Listening: What’s the Point?
When I first joined The Colossian Forum, I encountered the notion that conversation is a good thing, something to be sought and nurtured. But why exactly is conversation good?
I let this question simmer on the backburner for a while, taking as a provisional answer that conversation is good because I always have something to learn from others. This is undoubtedly true. I have limited vision; my perspective is distorted; my tiny breadth of experience can’t begin to touch the limitless expanse of reality. By talking with others—even others who have their own limitations and distortions—I can compensate to some degree for my own limitations, because others have insights where I have blind spots. We complement one another.
Surely this is true. There is no one from whom I cannot learn.
But somehow this rings a little hollow. Isn’t it rather ego-centric? Are the words of others only of value insofar as they help me? Are other people only tools for my own self-improvement?
Back in 2010, I attended a lecture by William Tecumseh Fitch on the development of language. The lecture did not focus on the history of the variety of languages, where they came from, why they differ, and so on. Rather, he spoke about the question of language itself. What is it about humans that makes us talkers? Fitch examined the physical requirements of speech, accompanied by entertaining references to talking parrots and Hoover the seal, who spoke with a heavy New England accent. Fitch talked about the necessary grey matter for forming words—and, on the other side, for hearing and understanding the words of others. There is also a necessary depth of social interconnections for the development of shared language. In none of this do humans stick out as uniquely suited for developing language. So what is it about humans that makes us so peculiarly talkative?
Fitch pointed to one peculiar trait of humans, which he could only express in German: Mitteilungsbedürfnis. We have a driving need, deep within our being, as irresistible to us as our basic bodily requirements, to express ourselves. We are driven to pour ourselves out to others in words.
I remember when our eldest daughter was a year and a half old. She had a remarkable capacity for baby signing. I must admit this whole thing was uncanny for me: the very idea that children have things to say before their mouths and tongues can form the words! When our daughter had a vocabulary of some 20 words or so, she would pore over a picture book, searching with focused passion, scrutinizing each page. She was looking for something, anything, that she could say with one of her signs. Finally she’d find it: an apple, a dog, water, or a baby, and she’d look up at us, make the appropriate sign and say, “Dah!” What a smile and gleam in her eye! She had a driving urge to connect with us and the combination of a “word” and a picture did the job. She was thrilled by the confirmation that she had communicated something from her mind to ours. Mitteilungsbedürfnis. The need to say something that is understood by another.
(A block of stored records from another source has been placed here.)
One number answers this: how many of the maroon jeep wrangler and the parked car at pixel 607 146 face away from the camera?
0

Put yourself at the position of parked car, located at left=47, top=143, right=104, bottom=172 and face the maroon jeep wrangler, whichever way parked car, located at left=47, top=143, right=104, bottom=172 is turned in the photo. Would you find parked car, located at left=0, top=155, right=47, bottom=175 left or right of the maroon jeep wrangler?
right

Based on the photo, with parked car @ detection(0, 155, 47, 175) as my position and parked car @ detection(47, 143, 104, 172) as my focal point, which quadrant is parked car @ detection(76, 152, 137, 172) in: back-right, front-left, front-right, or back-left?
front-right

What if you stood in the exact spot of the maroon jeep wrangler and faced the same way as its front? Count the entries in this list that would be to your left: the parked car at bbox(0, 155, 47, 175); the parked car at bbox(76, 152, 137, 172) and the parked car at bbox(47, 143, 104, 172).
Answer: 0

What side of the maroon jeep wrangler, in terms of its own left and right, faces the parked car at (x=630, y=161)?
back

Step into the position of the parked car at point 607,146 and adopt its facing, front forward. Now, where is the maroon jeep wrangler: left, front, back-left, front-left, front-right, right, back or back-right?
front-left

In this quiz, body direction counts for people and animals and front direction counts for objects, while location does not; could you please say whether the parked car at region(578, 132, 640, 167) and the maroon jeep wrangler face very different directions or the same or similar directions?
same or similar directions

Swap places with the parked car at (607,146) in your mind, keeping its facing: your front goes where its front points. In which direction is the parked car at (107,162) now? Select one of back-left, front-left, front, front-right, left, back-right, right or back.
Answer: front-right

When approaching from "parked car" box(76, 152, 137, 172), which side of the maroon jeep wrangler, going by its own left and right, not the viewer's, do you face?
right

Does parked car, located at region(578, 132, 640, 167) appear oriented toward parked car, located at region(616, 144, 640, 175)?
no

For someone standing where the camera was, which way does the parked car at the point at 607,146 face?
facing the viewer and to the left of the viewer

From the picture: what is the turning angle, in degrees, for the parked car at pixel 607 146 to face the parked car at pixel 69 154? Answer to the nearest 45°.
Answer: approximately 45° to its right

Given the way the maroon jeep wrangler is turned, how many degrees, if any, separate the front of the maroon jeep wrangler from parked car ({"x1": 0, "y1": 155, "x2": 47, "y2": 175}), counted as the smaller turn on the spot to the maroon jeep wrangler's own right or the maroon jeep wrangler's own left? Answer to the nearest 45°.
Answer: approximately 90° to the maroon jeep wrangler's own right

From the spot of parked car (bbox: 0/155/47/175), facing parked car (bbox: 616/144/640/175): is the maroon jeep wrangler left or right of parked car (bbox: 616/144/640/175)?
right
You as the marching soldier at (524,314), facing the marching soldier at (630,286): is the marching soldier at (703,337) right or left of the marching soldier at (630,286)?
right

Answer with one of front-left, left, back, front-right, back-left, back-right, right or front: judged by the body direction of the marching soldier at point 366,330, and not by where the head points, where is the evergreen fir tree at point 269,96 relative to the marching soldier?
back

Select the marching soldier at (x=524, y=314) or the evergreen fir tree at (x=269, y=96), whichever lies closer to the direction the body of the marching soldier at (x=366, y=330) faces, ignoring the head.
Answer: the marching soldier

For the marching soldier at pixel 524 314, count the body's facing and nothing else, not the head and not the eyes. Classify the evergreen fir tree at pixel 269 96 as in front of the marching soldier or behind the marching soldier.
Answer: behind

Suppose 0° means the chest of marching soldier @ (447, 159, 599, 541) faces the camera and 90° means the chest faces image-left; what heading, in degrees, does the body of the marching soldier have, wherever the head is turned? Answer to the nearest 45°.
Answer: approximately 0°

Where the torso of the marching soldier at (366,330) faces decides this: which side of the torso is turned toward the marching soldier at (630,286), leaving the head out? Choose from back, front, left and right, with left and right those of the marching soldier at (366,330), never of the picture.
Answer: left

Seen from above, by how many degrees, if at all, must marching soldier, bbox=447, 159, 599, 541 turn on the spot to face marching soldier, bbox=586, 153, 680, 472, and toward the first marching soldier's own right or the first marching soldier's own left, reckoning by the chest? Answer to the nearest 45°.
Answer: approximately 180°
So maybe there’s a value to listening that has nothing to do with learning something. Maybe it is good to listen simply because people need to talk.
We all need to connect with other human beings. We need to know, even if only for brief moments, that our being is aligned with another’s. There are things deep within us, not necessarily profound in and of themselves, that we need other people to truly hear.
I wonder if this has something to do with the mystery of prayer. After all, why would God listen to us if he already knows what we want, what we’re going to say before we say it (cf. Psalm 139:4)? Maybe the invitation to prayer is God giving us permission to speak with the promise that he will listen. Even if he already knows, we still need to say it.
The work of The Colossian Forum centers on developing our capacity to discuss difficult things. I’m finding it is much easier for most people to talk than to listen. Talking comes pretty naturally and maybe it is as necessary for us as breathing. But what’s the point of talking if nobody is really listening?
If we’re willing to listen to others we might very well learn something, maybe some very profound somethings. But even if we don’t, I think it might be worthwhile to listen nonetheless. We love strangers because they are people like us, people who need to be heard.